Analysts agree that Neptune Society is tapping into a steady market with long-term potential.

“The good thing about working in the death-care industry is that you will always have a customer,” said Jordan Horoschack, an analyst at S & P; Equity Group in New York. “People will always die.”

The Neptune Society was founded 26 years ago by Manny Weintraub, now 72 years old. In April, Weintraub sold the company for $27 million to Boca Raton, Fla.-based investment bank BG Capital Group, which promptly took the firm public.

“For a number of years I have been concerned about my succession,” said Weintraub. “It is time for me to take a step back and not get so involved in day-to-day operations.”

Weintraub will remain with the company as an advisor. Meantime, BG Capital will be looking for an experienced management team to lead the firm at its Burbank headquarters.

“With the stronger backing it will enable us to create the first death-care company that is recognizable nationwide,” Weintraub said. “Our future is in growth through acquisition.”

The number of cremations performed in the United States has increased an average of 4 percent a year in the 1990s, while the overall death rate has remained steady, according to the Cremation Society of America. If the trend continues, the share of U.S. deaths handled by cremation will top 40 percent by 2010, up from 17 percent in 1990.

The Neptune Society claims to be the nation’s largest provider of cremation services. Last year, it conducted 4,900 such procedures.

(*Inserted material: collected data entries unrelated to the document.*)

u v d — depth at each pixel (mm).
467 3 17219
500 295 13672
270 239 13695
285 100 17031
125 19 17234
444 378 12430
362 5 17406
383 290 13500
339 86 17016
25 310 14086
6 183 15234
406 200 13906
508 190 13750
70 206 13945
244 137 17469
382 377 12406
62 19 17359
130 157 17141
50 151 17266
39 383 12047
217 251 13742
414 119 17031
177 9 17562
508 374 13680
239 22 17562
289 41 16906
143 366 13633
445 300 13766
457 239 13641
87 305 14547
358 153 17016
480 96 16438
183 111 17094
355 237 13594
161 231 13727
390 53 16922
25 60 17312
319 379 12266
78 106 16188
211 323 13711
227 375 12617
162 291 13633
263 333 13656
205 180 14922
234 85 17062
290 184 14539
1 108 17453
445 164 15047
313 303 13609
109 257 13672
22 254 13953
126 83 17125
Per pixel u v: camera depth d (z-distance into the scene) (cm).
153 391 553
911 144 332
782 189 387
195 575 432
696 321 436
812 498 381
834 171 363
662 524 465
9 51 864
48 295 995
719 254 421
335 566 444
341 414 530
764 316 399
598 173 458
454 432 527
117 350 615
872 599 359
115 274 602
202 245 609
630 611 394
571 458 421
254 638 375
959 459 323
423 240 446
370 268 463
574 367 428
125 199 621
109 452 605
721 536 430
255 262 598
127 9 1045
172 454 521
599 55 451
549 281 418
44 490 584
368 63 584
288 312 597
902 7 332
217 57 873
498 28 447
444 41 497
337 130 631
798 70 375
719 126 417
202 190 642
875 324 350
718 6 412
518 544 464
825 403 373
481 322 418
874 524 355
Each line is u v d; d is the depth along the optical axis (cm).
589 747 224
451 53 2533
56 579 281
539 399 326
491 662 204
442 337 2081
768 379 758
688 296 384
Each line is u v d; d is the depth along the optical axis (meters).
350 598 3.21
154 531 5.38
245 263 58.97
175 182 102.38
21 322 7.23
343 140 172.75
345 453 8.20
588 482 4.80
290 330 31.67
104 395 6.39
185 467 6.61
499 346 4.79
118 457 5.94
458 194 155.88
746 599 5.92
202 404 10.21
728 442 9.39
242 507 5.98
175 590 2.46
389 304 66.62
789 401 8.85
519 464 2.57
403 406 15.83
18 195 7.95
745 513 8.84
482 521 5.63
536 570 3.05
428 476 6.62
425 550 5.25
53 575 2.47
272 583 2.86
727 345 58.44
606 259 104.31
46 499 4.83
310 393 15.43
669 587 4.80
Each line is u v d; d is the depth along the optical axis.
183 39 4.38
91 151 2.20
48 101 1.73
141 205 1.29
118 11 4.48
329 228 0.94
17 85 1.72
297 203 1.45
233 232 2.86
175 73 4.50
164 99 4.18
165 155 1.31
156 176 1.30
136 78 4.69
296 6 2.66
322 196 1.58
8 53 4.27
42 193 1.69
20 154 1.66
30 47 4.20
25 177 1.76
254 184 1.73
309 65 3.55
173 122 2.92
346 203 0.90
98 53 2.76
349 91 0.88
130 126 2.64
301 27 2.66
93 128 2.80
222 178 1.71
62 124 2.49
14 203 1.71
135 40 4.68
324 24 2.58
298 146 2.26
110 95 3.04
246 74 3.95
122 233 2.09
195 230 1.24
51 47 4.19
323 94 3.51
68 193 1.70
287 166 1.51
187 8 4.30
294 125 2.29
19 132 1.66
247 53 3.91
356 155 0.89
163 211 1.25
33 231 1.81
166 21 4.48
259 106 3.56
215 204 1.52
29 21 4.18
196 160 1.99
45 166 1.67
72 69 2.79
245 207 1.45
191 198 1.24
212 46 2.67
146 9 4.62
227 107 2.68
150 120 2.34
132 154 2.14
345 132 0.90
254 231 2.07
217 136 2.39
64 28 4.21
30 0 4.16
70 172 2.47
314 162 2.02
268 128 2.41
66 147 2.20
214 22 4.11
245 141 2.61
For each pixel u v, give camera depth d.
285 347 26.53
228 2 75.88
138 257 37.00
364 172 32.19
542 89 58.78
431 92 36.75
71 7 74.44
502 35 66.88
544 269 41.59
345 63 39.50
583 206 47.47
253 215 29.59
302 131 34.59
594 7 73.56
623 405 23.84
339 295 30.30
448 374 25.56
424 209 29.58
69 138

According to Financial Strategies and Investing Inc., a Massachusetts-based research firm that valued the Neptune Society before the purchase, the firm is expected to generate revenues of $11.5 million in 1999, with operating cash flow close to $4.9 million. By 2001, revenue is projected to hit $13.6 million, with operating cash flow of $6.2 million.

But judging by the performance of other death-care stocks, the Neptune Society could be a hard sell.

Service Corp. International, the largest funeral home and cemetery organization in the world, has seen its share price fall by more than 50 percent over the past year. And the stock of Loewen Group Inc., the nation’s second largest death-care firm, has plunged by more than 90 percent in the past 12 months.

Analysts said the weakness was prompted by over-expansion and investors overestimating the growth potential of the funeral business.

“The investor appetite is clearly not what it was a couple of years ago,” said Lee D. Wilder of J.C. Bradford in Atlanta. “The industry went through a period of rapid growth through acquisition, but is now suffering a major case of indigestion.”